If you have installed your SPS environment as described in the SPS Installation Guide, you should be ready to start and configure the SPS software on each server in your cluster.

Follow the steps below which contain links to topics with additional details. Perform these tasks on each server in the cluster.

  1. Start LifeKeeper by typing the following command as root:

/etc/init.d/lifekeeper start

or

systemctl start lifekeeper

This command starts all LifeKeeper daemon processes on the server being administered if they are not currently running.

For additional information on starting and stopping LifeKeeper, see Starting LifeKeeper and Stopping LifeKeeper.

  1. Set Up TTY Communications Connections. If you plan to use a TTY communications (comm) path for a LifeKeeper heartbeat, you need to set up the physical connection for that heartbeat.
  1. Configure the GUI. There are multiple tasks involved with configuring the GUI. Start with the LifeKeeper GUI – Overview topic within Preparing to Run the GUI. Then for detailed instructions, follow the browse sequence throughout Preparing to Run the GUI.

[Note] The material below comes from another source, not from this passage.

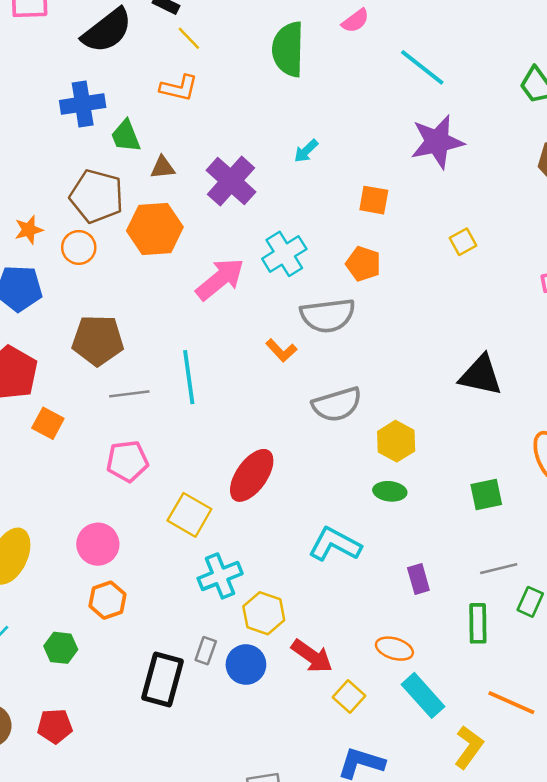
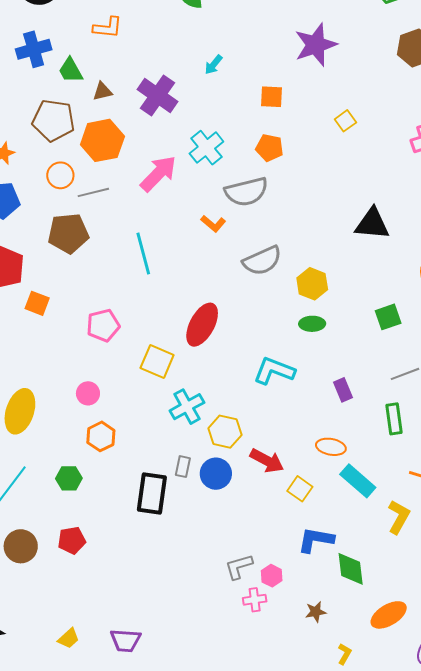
orange circle: (79, 247) -> (60, 175), moved
gray line: (129, 394) -> (93, 192), moved
pink circle: (98, 544) -> (88, 393), size x0.7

Note: The first time you run the LifeKeeper GUI, you will see a QuickStart button which opens a window with instructions and links to help you step through the configuration of your LifeKeeper resources. Subsequently, you can access this QuickStart Configuration Assistant under the Help menu.

  1. Create Communication Paths. Before you can activate LifeKeeper protection, you must create the communications path (heartbeat) definitions within LifeKeeper.
  1. Perform any of the following optional configuration tasks:
    • If you plan to use STONITH devices in your cluster, create the scripts to control the STONITH devices and place them in the appropriate LifeKeeper events directory.
  1. SPS is now ready to protect your applications. The next step depends on whether you will be using one of the optional SPS Recovery Kits:
    • If you are using an SPS Recovery Kit, refer to the Documentation associated with the kit for instructions on creating and extending your resource hierarchies.
    • If you are using an application that does not have an associated Recovery Kit, then you have two options:
    • If it is a simple application, you should carefully plan how to create an interface between your application and LifeKeeper. You may decide to protect it using the Generic Application Recovery Kit included with the LifeKeeper core.

    • Services provided by the operating system can easily be protected by using the Quick Service Protection (QSP) Recovery Kit include with the LifeKeeper Core. However, please be aware that quickCheck will only perform a simple check of the service state.